- [Consigne A]: D'après l'extrait ci-dessous, à qui la note de service du 16 septembre 1949 était-elle adressée ?

- [Extrait]:
**********

Il a également été convenu que le ministère des Mines et des Ressources [le ministère qui s'occupait alors des questions d'immigration] devrait, de concert avec la GRC et en consultation avec les Affaires extérieures, envisager la possibilité d'améliorer les mécanismes de contrôle par le biais d'une collaboration accrue des organismes du Royaume-Uni et des États-Unis[39].

La décision relative aux contrôles de sécurité couvre toute la période qui nous intéresse en l'espèce.

[124]     Le GRC a élaboré des critères de refoulement entre 1947 et 1949. L'objectif des contrôles de sécurité a été exposé dans une note de service en date du 16 septembre 1949 adressée au Premier ministre Louis St-Laurent :

[TRADUCTION]

Refuser l'admission à toute personne qui, en raison de ses antécédents connus, ne s'adapteraient probablement pas au mode de vie canadien et à notre régime démocratique[40].

Le document énumérait ensuite les catégories de personnes jugées non admissibles pour des raisons de sécurité :

-Communistes, agitateurs communistes connus ou fortement soupçonnés de l'être, personnes soupçonnées d'être des agents communistes.

-Membres du service de sécurité de la Wehrmacht allemande. Non-Allemands portant un signe du groupe sanguin du service de sécurité.

-Personnes ayant donné des réponses évasives ou n'ayant pas dit la vérité lors de leur interrogatoire.

-Défaut de produire des documents reconnaissables et acceptables au sujet de leur date d'entrée et de leur période de résidence en Allemagne.

-Déclarations mensongères ; utilisation d'une fausse identité ou d'un nom fictif.

-Collaborateurs résidant présentement dans un ancien territoire occupé.

-Membres du Parti fasciste italien ou de la Mafia.

-Trotskistes ou membres d'une autre organisation révolutionnaire[41].

[125]     Cette liste était pratiquement la même que celle dont la GRC se servait pour ses contrôles sécuritaires, à l'exception d'un critère qui n'avait rien à voir avec la sécurité, celui de [TRADUCTION] « Criminel (connu ou soupçonné) ; joueur professionnel ; prostitué(e) ; profiteur du marché noir » [42]. Ces quatre critères n'ayant pas trait à la sécurité étaient appliqués par les fonctionnaires de l'immigration plutôt que par la GRC, qui se contentait de communiquer aux fonctionnaires les renseignements pertinents[43].

**********

- [Consigne B]: Recopiez tel quel, dans les relevés ci-dessous, tout ce qui va du début jusqu'à la ligne contenant « red line: rotated 25 degrees counterclockwise », cette ligne comprise. Laissez les images de côté.

- [Données fournies]:

**********

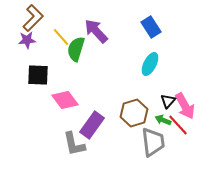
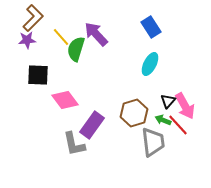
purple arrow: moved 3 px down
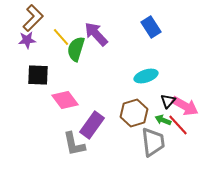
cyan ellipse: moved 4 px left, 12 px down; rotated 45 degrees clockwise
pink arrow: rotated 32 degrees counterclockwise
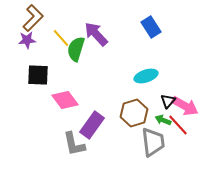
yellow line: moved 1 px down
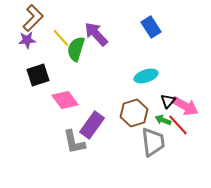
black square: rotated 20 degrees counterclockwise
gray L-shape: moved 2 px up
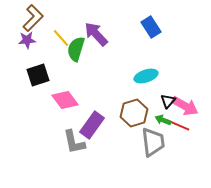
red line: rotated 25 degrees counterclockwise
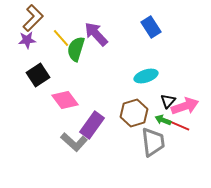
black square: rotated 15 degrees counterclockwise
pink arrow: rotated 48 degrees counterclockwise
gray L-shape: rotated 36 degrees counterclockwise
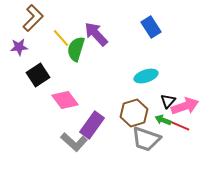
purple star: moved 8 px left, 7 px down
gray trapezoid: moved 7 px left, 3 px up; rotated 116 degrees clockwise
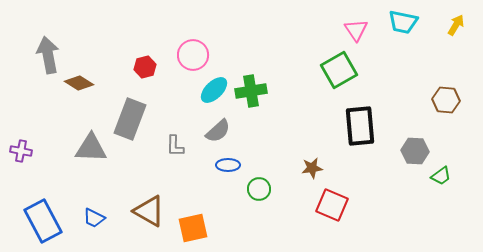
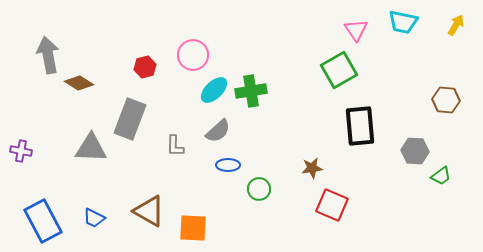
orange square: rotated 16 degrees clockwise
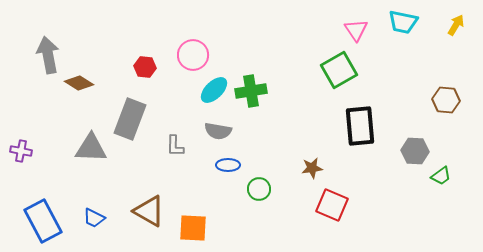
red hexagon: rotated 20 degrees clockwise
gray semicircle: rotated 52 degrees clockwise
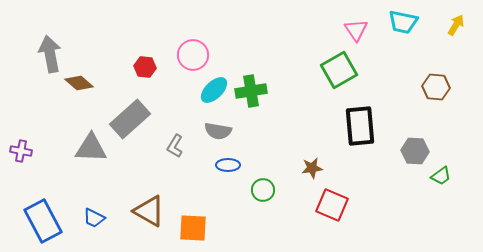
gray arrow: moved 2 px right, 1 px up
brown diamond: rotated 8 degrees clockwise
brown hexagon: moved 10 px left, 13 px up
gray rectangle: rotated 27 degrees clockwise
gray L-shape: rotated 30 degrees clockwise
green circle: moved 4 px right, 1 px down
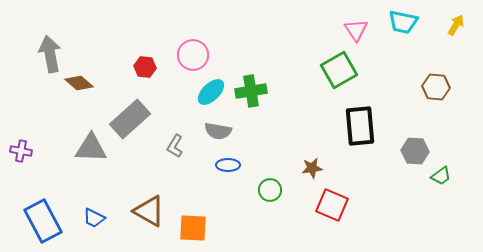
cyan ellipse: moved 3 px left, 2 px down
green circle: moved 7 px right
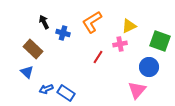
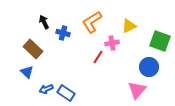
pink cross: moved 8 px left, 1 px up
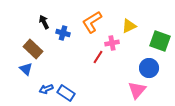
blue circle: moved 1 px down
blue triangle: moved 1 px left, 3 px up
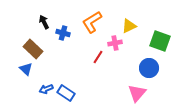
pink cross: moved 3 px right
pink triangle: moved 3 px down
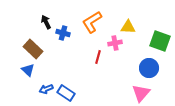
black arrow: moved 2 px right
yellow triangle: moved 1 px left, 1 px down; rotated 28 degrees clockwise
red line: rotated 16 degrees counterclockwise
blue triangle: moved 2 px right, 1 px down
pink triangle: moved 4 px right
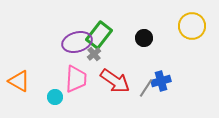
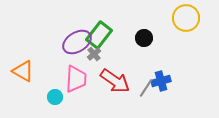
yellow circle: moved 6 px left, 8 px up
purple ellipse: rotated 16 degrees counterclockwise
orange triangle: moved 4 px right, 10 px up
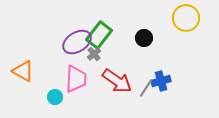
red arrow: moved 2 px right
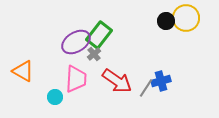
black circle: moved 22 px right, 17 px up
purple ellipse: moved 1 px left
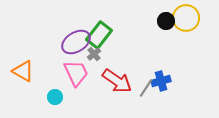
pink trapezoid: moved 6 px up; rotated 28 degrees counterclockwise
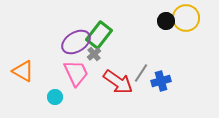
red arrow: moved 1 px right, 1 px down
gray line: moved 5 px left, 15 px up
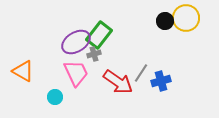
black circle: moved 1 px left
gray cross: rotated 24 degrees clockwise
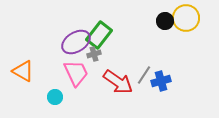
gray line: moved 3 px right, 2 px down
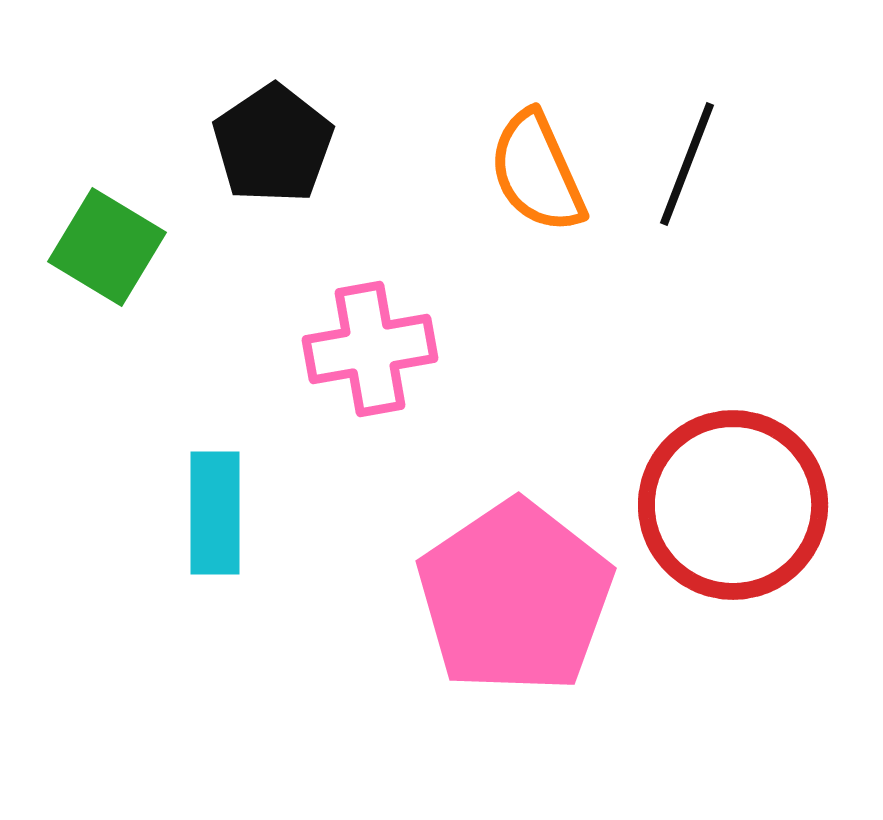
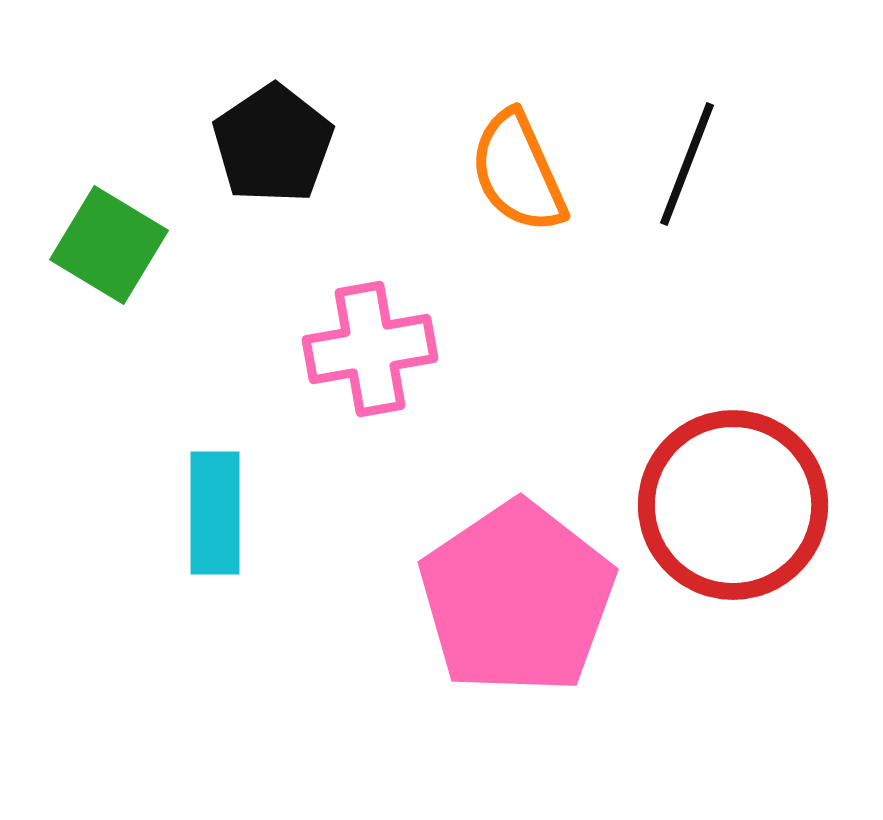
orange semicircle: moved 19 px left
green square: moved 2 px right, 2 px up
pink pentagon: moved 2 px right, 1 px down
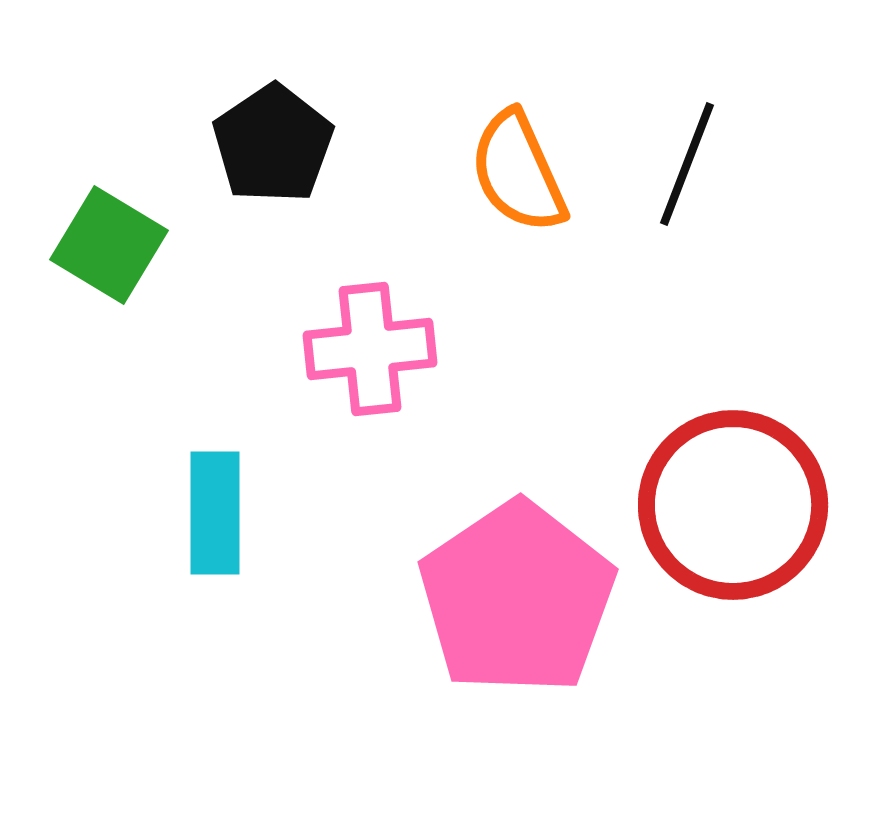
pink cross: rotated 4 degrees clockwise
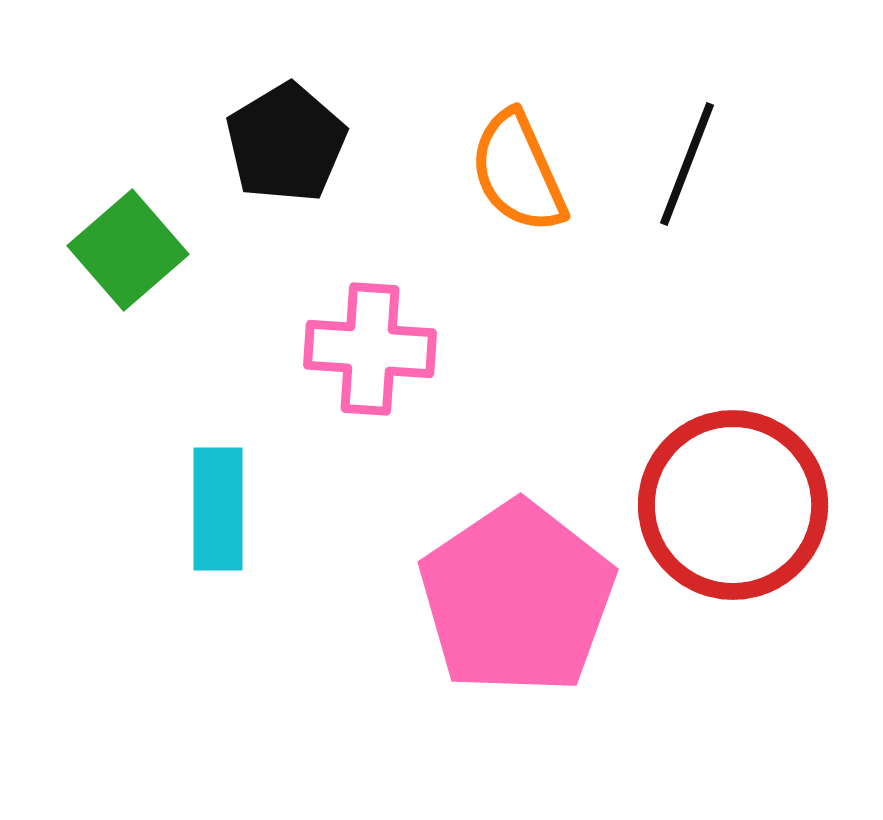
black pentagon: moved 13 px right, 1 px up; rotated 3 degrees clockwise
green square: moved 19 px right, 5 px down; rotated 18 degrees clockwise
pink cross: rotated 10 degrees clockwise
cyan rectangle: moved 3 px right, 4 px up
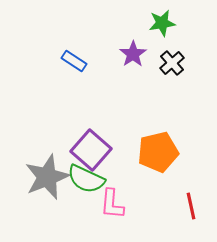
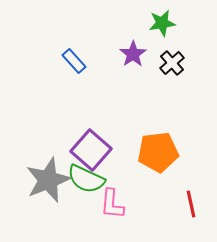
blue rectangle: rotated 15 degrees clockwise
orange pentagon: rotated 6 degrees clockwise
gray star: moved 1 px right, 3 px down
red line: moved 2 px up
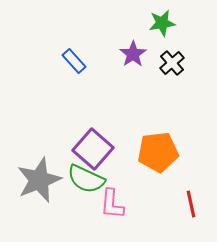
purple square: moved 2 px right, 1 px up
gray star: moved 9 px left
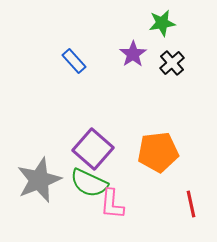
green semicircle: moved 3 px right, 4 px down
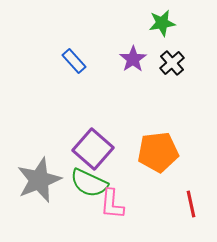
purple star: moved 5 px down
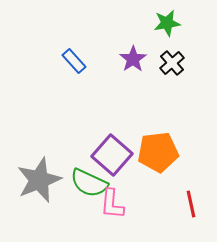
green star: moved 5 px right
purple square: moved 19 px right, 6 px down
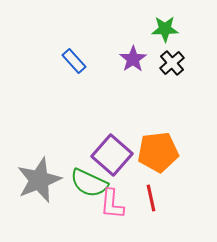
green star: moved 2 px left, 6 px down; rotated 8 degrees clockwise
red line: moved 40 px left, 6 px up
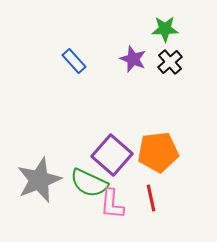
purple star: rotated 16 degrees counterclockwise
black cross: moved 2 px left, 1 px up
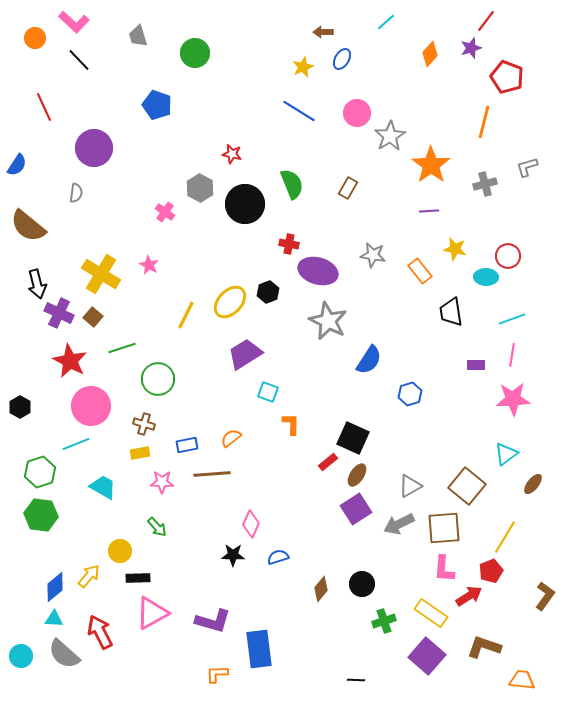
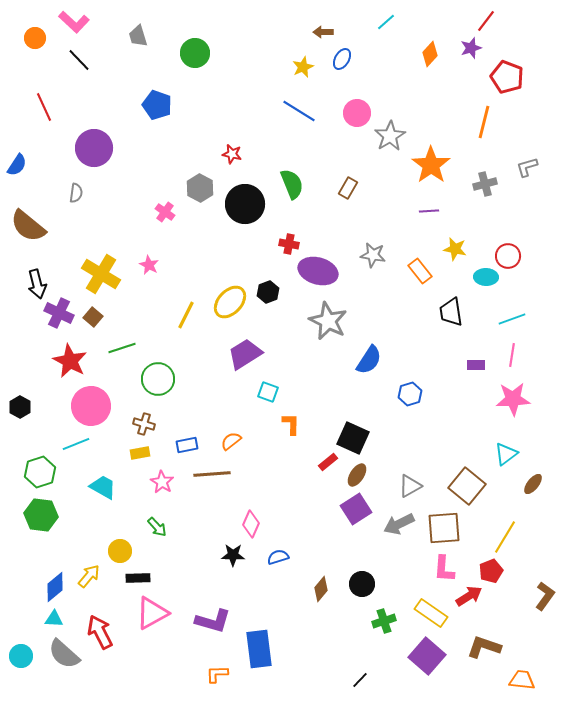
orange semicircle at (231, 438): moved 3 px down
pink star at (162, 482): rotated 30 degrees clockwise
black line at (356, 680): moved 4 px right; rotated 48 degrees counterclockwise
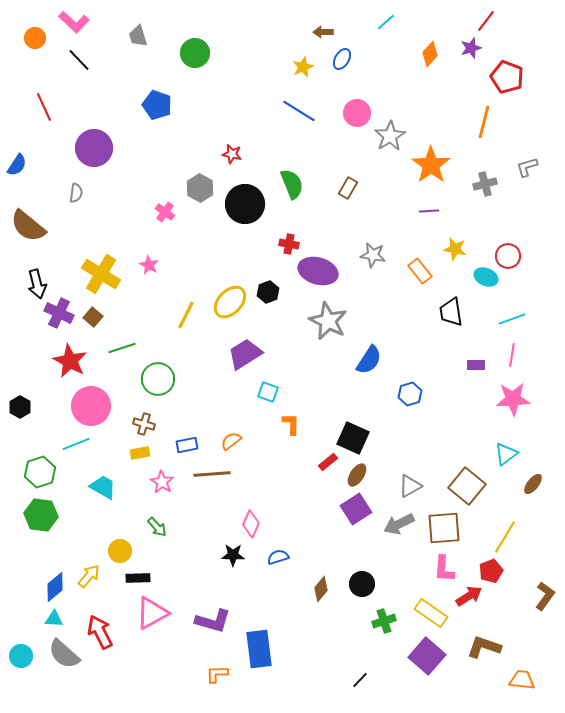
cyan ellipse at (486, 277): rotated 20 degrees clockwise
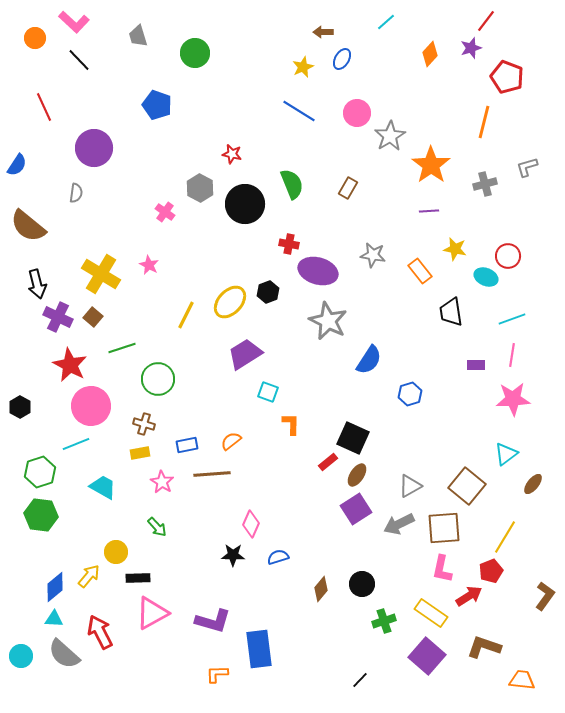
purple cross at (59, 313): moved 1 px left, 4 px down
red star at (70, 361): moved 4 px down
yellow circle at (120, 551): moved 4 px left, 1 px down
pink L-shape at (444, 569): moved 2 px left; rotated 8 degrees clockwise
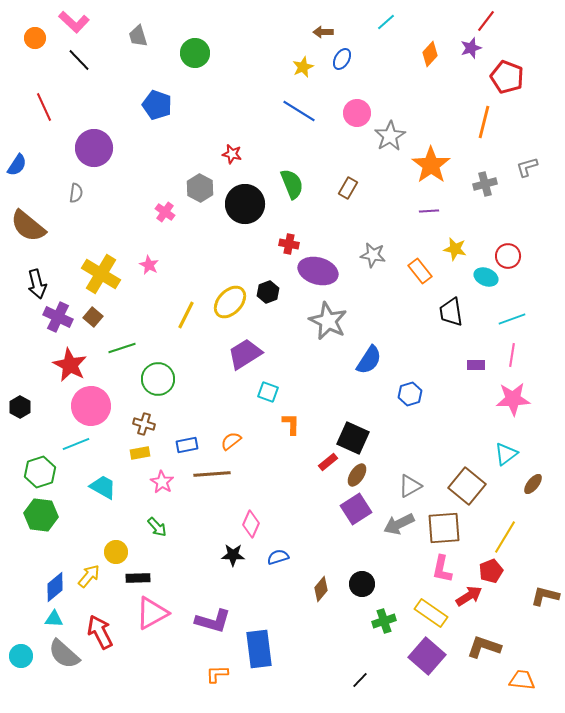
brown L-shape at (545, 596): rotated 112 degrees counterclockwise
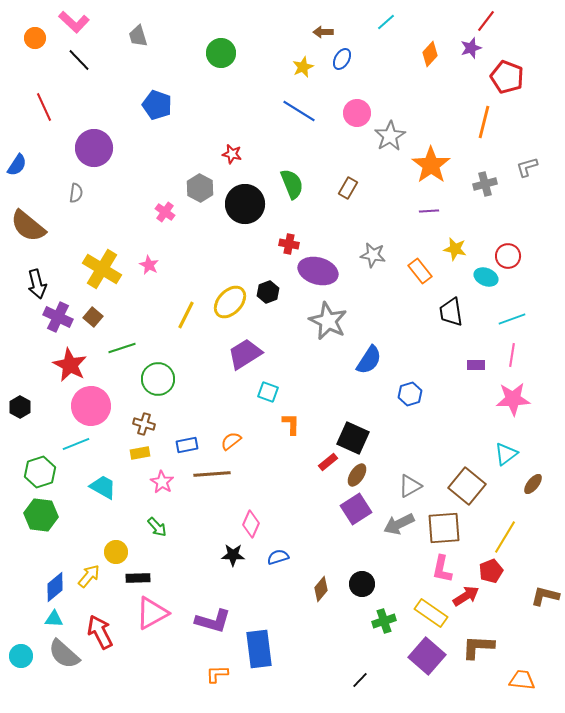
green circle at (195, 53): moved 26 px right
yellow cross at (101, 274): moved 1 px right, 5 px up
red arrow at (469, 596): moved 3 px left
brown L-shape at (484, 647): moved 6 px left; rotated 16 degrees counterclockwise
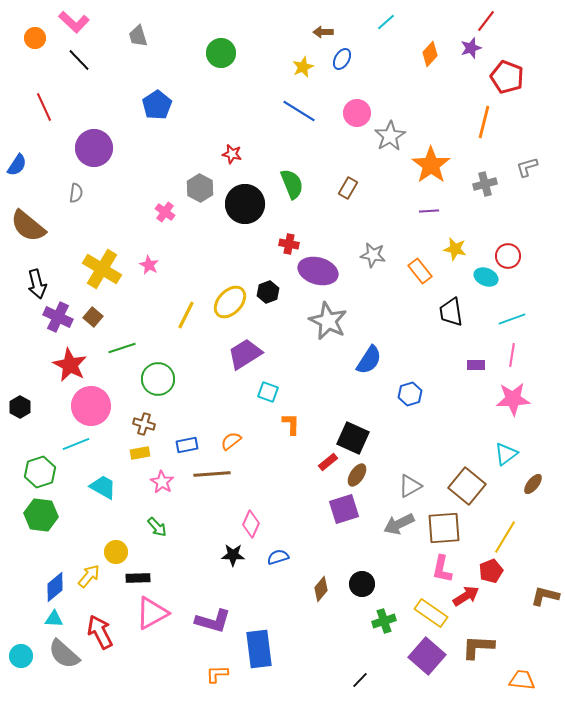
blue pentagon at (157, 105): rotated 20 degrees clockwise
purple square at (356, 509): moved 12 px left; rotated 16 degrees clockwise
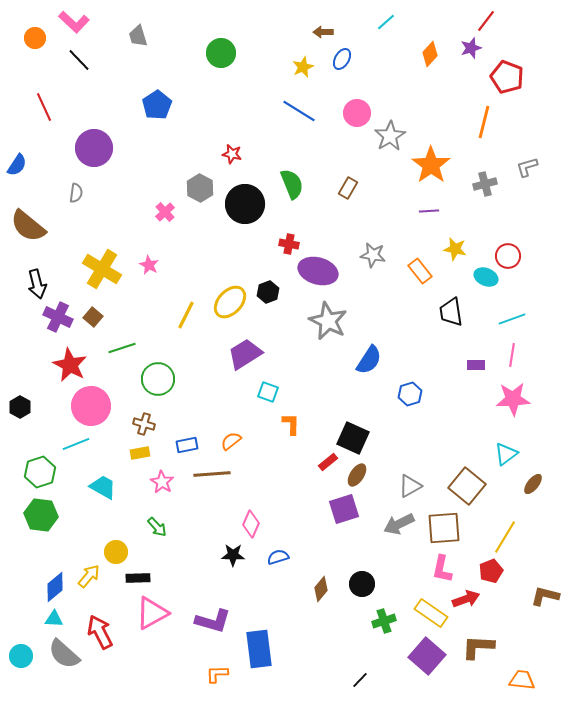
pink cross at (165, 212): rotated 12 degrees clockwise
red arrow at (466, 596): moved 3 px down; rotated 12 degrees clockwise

**********

- [Réponse finale A]: Au Premier ministre Louis St-Laurent.

- [Réponse finale B]:
purple arrow: moved 3 px down
cyan ellipse: moved 4 px left, 12 px down; rotated 45 degrees clockwise
pink arrow: rotated 32 degrees counterclockwise
yellow line: moved 1 px down
black square: rotated 20 degrees counterclockwise
gray L-shape: moved 2 px up
red line: rotated 25 degrees counterclockwise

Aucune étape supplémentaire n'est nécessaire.